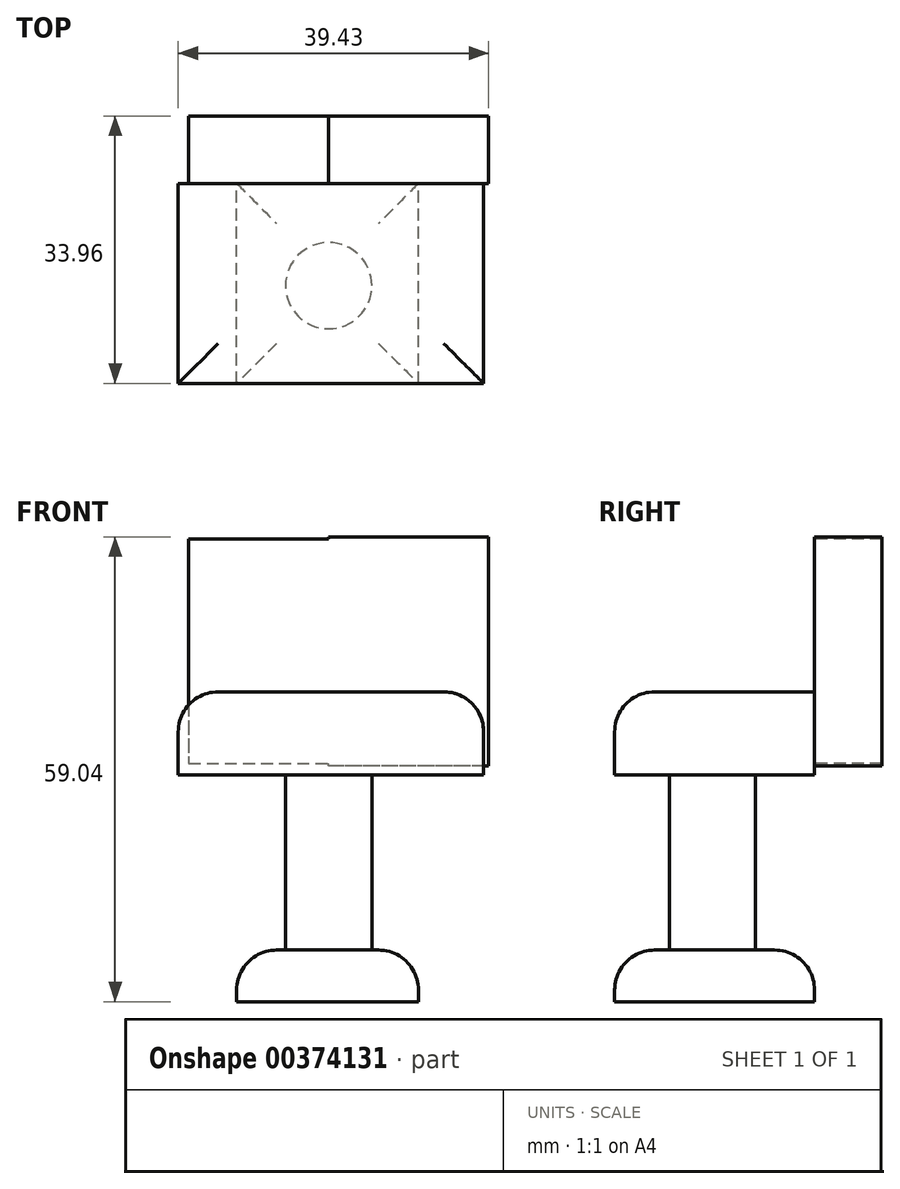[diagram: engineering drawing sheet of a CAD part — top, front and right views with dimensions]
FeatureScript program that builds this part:
annotation { "Feature Type Name" : "Feature", "Feature Type Description" : "" }
export const myFeature = defineFeature(function(context is Context, id is Id, definition is map)
    precondition{}
    {
        {
            var Q0;
            Q0=qCreatedBy(makeId("Front.planeOp"),FACE);
            var sketch = newSketch(context, id + "F0", { "sketchPlane" : qUnion([Q0])});
            skLineSegment(sketch, "E0.bottom", {"start": v(-19.11, 5) * mm, "end": v(19.68, 5) * mm});
            skLineSegment(sketch, "E0.top", {"start": v(-19.11, -5.56) * mm, "end": v(19.68, -5.56) * mm});
            skLineSegment(sketch, "E0.left", {"start": v(-19.11, 5) * mm, "end": v(-19.11, -5.56) * mm});
            skLineSegment(sketch, "E0.right", {"start": v(19.68, 5) * mm, "end": v(19.68, -5.56) * mm});
            skSolve(sketch);
        }
        {
            var Q0;
            Q0 = qSketchRegion(id + "F0", true);
            extrude(context, id + "F1", {"entities" : qUnion([Q0]), "depth" : 25.4 * mm});
        }
        {
            var Q0;
            Q0=qCreatedBy(makeId("Right.planeOp"),FACE);
            var sketch = newSketch(context, id + "F2", { "sketchPlane" : qUnion([Q0])});
            skLineSegment(sketch, "E1.bottom", {"start": v(0, -4.42) * mm, "end": v(8.56, -4.42) * mm});
            skLineSegment(sketch, "E1.top", {"start": v(0, 24.67) * mm, "end": v(8.56, 24.67) * mm});
            skLineSegment(sketch, "E1.left", {"start": v(0, -4.42) * mm, "end": v(0, 24.67) * mm});
            skLineSegment(sketch, "E1.right", {"start": v(8.56, -4.42) * mm, "end": v(8.56, 24.67) * mm});
            skSolve(sketch);
        }
        {
            var Q0;
            Q0 = qSketchRegion(id + "F2", true);
            extrude(context, id + "F3", {"entities" : qUnion([Q0]), "operationType" : NewBodyOperationType.ADD, "depth" : 20.32 * mm});
        }
        {
            var Q0;
            Q0=qCreatedBy(makeId("Right.planeOp"),FACE);
            var sketch = newSketch(context, id + "F4", { "sketchPlane" : qUnion([Q0])});
            skLineSegment(sketch, "E2.bottom", {"start": v(8.56, 24.39) * mm, "end": v(0, 24.39) * mm});
            skLineSegment(sketch, "E2.top", {"start": v(8.56, -4.14) * mm, "end": v(0, -4.14) * mm});
            skLineSegment(sketch, "E2.left", {"start": v(8.56, 24.39) * mm, "end": v(8.56, -4.14) * mm});
            skLineSegment(sketch, "E2.right", {"start": v(0, 24.39) * mm, "end": v(0, -4.14) * mm});
            skSolve(sketch);
        }
        {
            var Q0;
            Q0 = qSketchRegion(id + "F4", true);
            extrude(context, id + "F5", {"entities" : qUnion([Q0]), "operationType" : NewBodyOperationType.ADD, "oppositeDirection" : true, "depth" : 17.78 * mm});
        }
        {
            var Q0;
            Q0=qCreatedBy(makeId("Top.planeOp"),FACE);
            var sketch = newSketch(context, id + "F6", { "sketchPlane" : qUnion([Q0])});
            skCircle(sketch, "E3", {"center": v(0, -12.98) * mm, "radius": 5.48 * mm});
            skSolve(sketch);
        }
        {
            var Q0;
            Q0 = qSketchRegion(id + "F6", true);
            extrude(context, id + "F7", {"entities" : qUnion([Q0]), "operationType" : NewBodyOperationType.ADD, "oppositeDirection" : true, "depth" : 27.94 * mm});
        }
        {
            var Q0;
            Q0=qCreatedBy(makeId("Front.planeOp"),FACE);
            var sketch = newSketch(context, id + "F8", { "sketchPlane" : qUnion([Q0])});
            skLineSegment(sketch, "E4.bottom", {"start": v(-11.7, -34.37) * mm, "end": v(11.4, -34.37) * mm});
            skLineSegment(sketch, "E4.top", {"start": v(-11.7, -27.81) * mm, "end": v(11.4, -27.81) * mm});
            skLineSegment(sketch, "E4.left", {"start": v(-11.7, -34.37) * mm, "end": v(-11.7, -27.81) * mm});
            skLineSegment(sketch, "E4.right", {"start": v(11.4, -34.37) * mm, "end": v(11.4, -27.81) * mm});
            skSolve(sketch);
        }
        {
            var Q0;
            Q0 = qSketchRegion(id + "F8", true);
            extrude(context, id + "F9", {"entities" : qUnion([Q0]), "operationType" : NewBodyOperationType.ADD, "depth" : 25.4 * mm});
        }
        {
            var Q0;
            Q0=makeQuery(id+"F1.opExtrude","CAP_EDGE",EDGE,{"disambiguationData":[OSD([sQuery(id+"F0.wireOp",EDGE,"E0.bottom")])],"isStart":false});
            var Q1;
            Q1=makeQuery(id+"F1.opExtrude","SWEPT_EDGE",EDGE,{"disambiguationData":[OSD([sQuery(id+"F0.wireOp",EDGE,"E0.bottom"),sQuery(id+"F0.wireOp",EDGE,"E0.left")])]});
            var Q2;
            Q2=makeQuery(id+"F1.opExtrude","SWEPT_EDGE",EDGE,{"disambiguationData":[OSD([sQuery(id+"F0.wireOp",EDGE,"E0.bottom"),sQuery(id+"F0.wireOp",EDGE,"E0.right")])]});
            var Q3;
            Q3=makeQuery(id+"F9.opExtrude","CAP_EDGE",EDGE,{"disambiguationData":[OSD([sQuery(id+"F8.wireOp",EDGE,"E4.top")])],"isStart":false});
            var Q4;
            Q4=makeQuery(id+"F9.opExtrude","SWEPT_EDGE",EDGE,{"disambiguationData":[OSD([sQuery(id+"F8.wireOp",EDGE,"E4.top"),sQuery(id+"F8.wireOp",EDGE,"E4.right")])]});
            var Q5;
            Q5=makeQuery(id+"F9.opExtrude","SWEPT_EDGE",EDGE,{"disambiguationData":[OSD([sQuery(id+"F8.wireOp",EDGE,"E4.top"),sQuery(id+"F8.wireOp",EDGE,"E4.left")])]});
            var Q6;
            Q6=makeQuery(id+"F9.opExtrude","CAP_EDGE",EDGE,{"disambiguationData":[OSD([sQuery(id+"F8.wireOp",EDGE,"E4.top")])],"isStart":true});
            fillet(context, id + "F10", {"entities" : qUnion([Q0, Q1, Q2, Q3, Q4, Q5, Q6]), "radius" : 5.08 * mm, "tangentPropagation" : true, "allowEdgeOverflow" : false});
        }
    });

Set problem: Collect every line from the entries above that contains the string "radius", treating uppercase and lowercase as distinct.

Response:
            skCircle(sketch, "E3", {"center": v(0, -12.98) * mm, "radius": 5.48 * mm});
            fillet(context, id + "F10", {"entities" : qUnion([Q0, Q1, Q2, Q3, Q4, Q5, Q6]), "radius" : 5.08 * mm, "tangentPropagation" : true, "allowEdgeOverflow" : false});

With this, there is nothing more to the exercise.